また、第1周期は測定開始後の初期の1周期、第2周期は最終の1周期とすることで、摩擦熱による温度変化が直線的なときに、簡便に温度特性を導出することができる。
但し、応力以外を原因とする温度勾配が時間によって変化する場合には、上記の直線的な勾配では適切でない場合もある。そこで、このような場合には、第1周期及び第2周期は、時間的に互いに隣接する2周期とする。すなわち、立て続けに2周期の平均を求め、温度特性を逐次更新していくのである。この場合、摩擦熱による温度勾配が時間によって変化する場合でも、正確に温度特性を導出することができる。

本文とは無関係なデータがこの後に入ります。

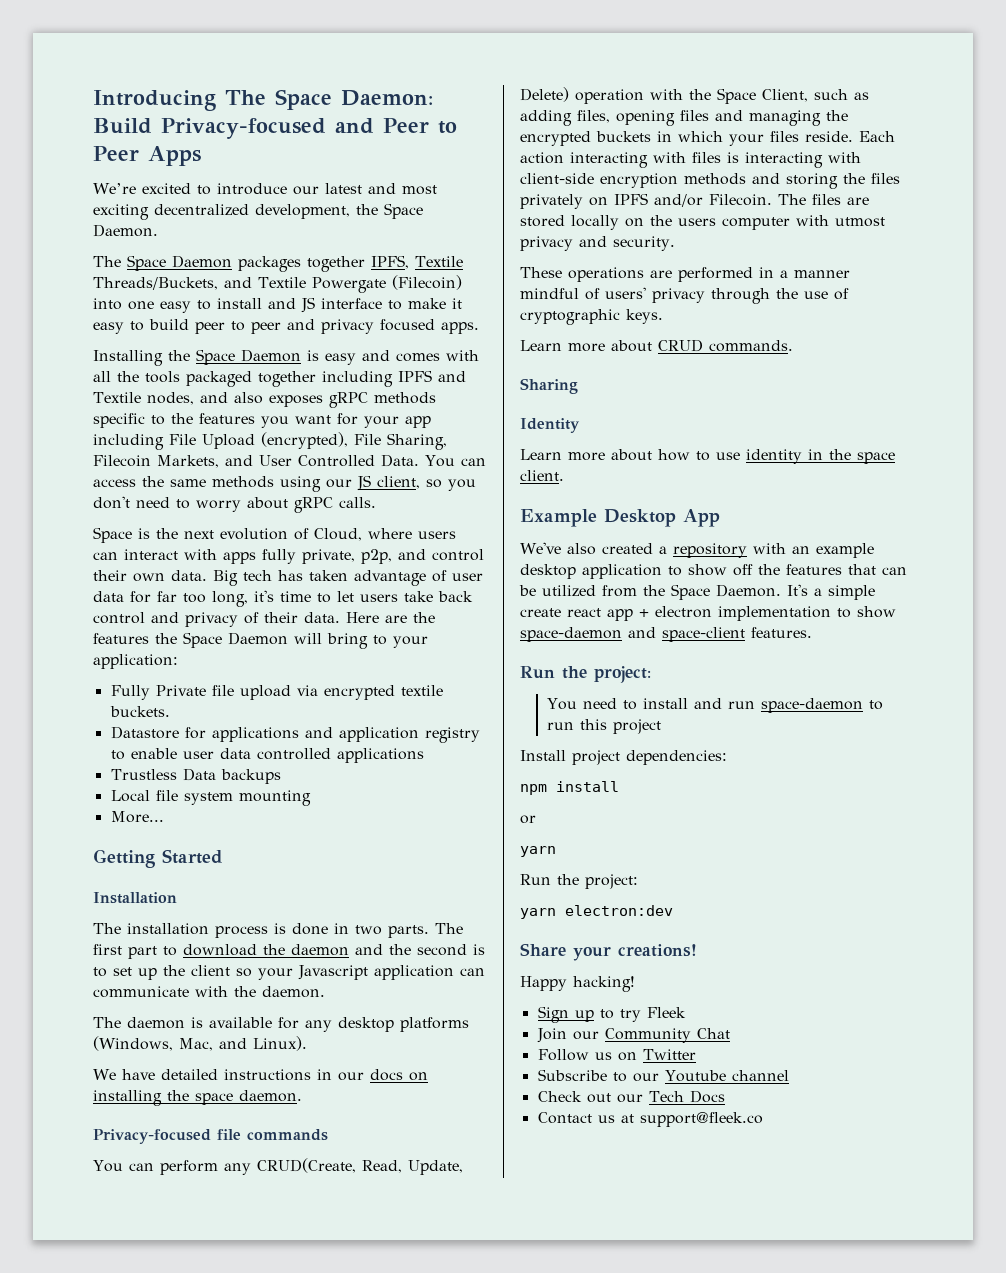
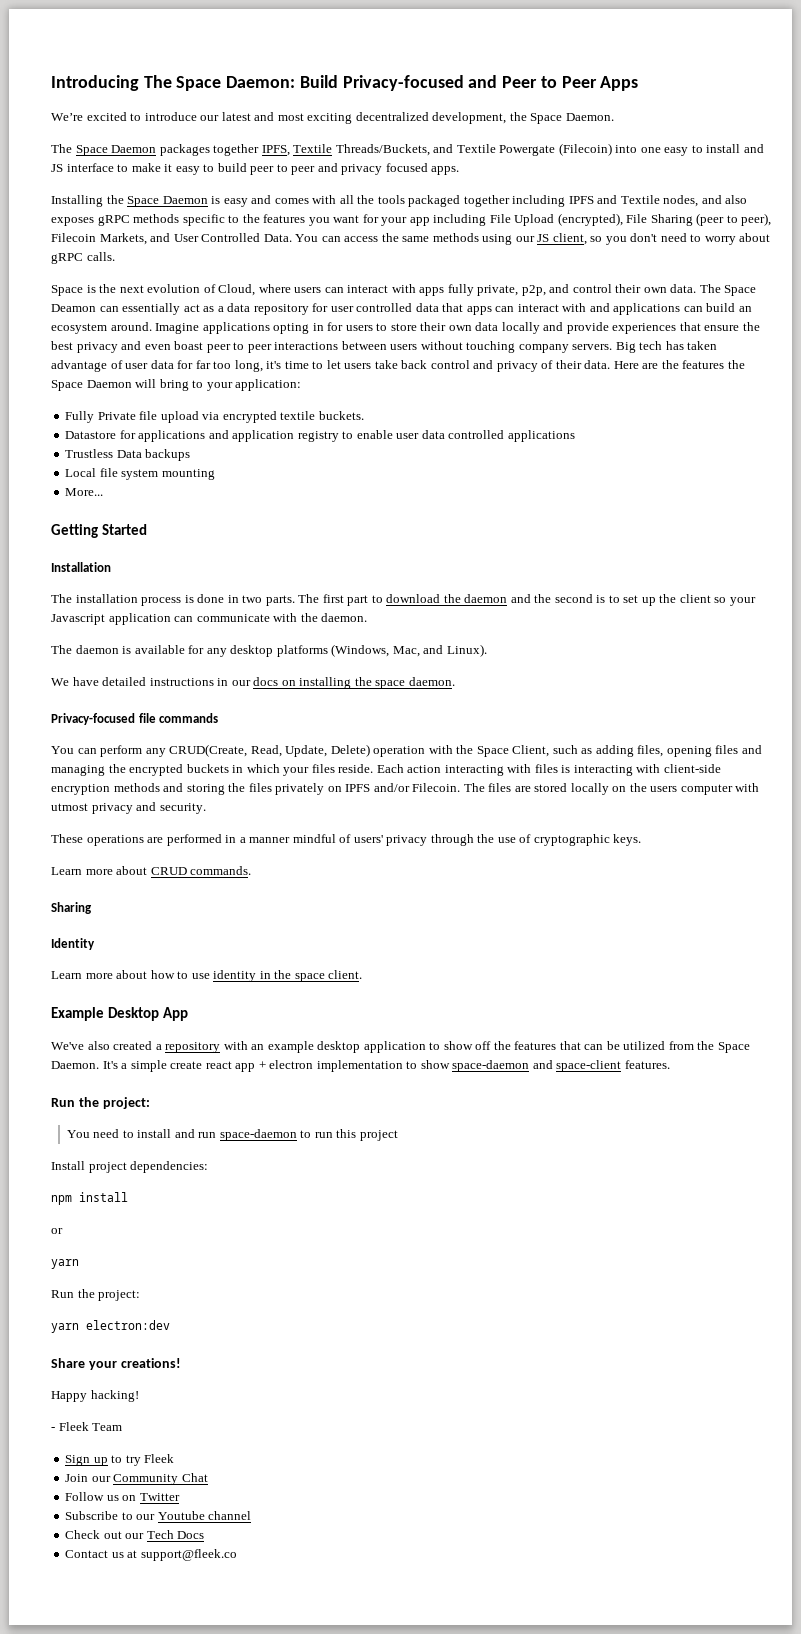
[387,433,447,450] Sharing, -> [650,213,772,226] Sharing (peer to peer),
(207, 575) none -> [699,284,757,296] [51,303,752,315] [51,322,760,334] [51,341,613,353] The Space Deamon can essentially act as a data repository for user controlled data that apps can interact with and applications can build an ecosystem around. Imagine applications opting in for users to store their own data locally and provide experiences that ensure the best privacy and even boast peer to peer interactions between users without touching company servers.
(635, 984) none -> [51,1422,123,1431] // - Fleek Team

なお、上記(ハ)の態様では、着目箇所が回転するので、温度測定は、回転と同期して同一箇所が回転位相上の同じ位置に来るタイミングで行われる。図10の(a)は、(b)に示す荷重変動と同期して周期的に変動する温度を示す図である。二点鎖線は測定した点の間での温度変化を想定したもので、実際に測定される温度ではない。すなわち、この場合は、例えば温度の極大値及び極小値を捉えることになる。従って、1周期の温度平均値とは、1周期内の極大値及び極小値の平均値となる。また、この場合も同様に、補正により、(c)に示す温度分布を得ることができる。
《その他》
なお、上記の応力測定方法は、等速ジョイントを測定対象としたが、対象はこれに限定されず、種々の回転装置に適用可能である。
1:等速ジョイント(回転装置)、63:赤外線カメラ

Claims (4)

  1. 回転装置に発生する応力を、赤外線サーモグラフィを用いて測定する応力測定方法であって、
    (a)前記回転装置に荷重を付与する前の初期温度を測定した後、前記回転装置に繰り返し荷重変動を生じさせ、荷重変動の少なくとも1周期分をそれぞれ含む第1周期及びそれ以降の第2周期について、それぞれ温度平均値を求めて第1平均温度及び第2平均温度とし、
    (b)前記第1平均温度及び前記第2平均温度の差に基づいて時間に対する温度勾配を求め、かつ、当該温度勾配及び前記初期温度に基づいて応力の影響を消去した、摩擦熱に基づく温度特性を決定し、
    (c)前記回転装置について測定された実温度分布から、前記温度特性に基づいて求めた温度を減じて、摩擦熱の影響を排除するように補正された温度分布を求め、
    (d)補正された温度分布に基づいて応力分布を求める、
    ことを特徴とする応力測定方法。
  2. 前記(a)〜(d)の工程は、前記赤外線サーモグラフィにおける画素ごとに行われる請求項1記載の応力測定方法。
  3. 前記第1周期は測定開始後の初期の1周期であり、前記第2周期は終期の1周期である請求項1又は2に記載の応力測定方法。
  4. 前記第1周期及び第2周期は、時間的に互いに隣接する2周期である請求項1又は2に記載の応力測定方法。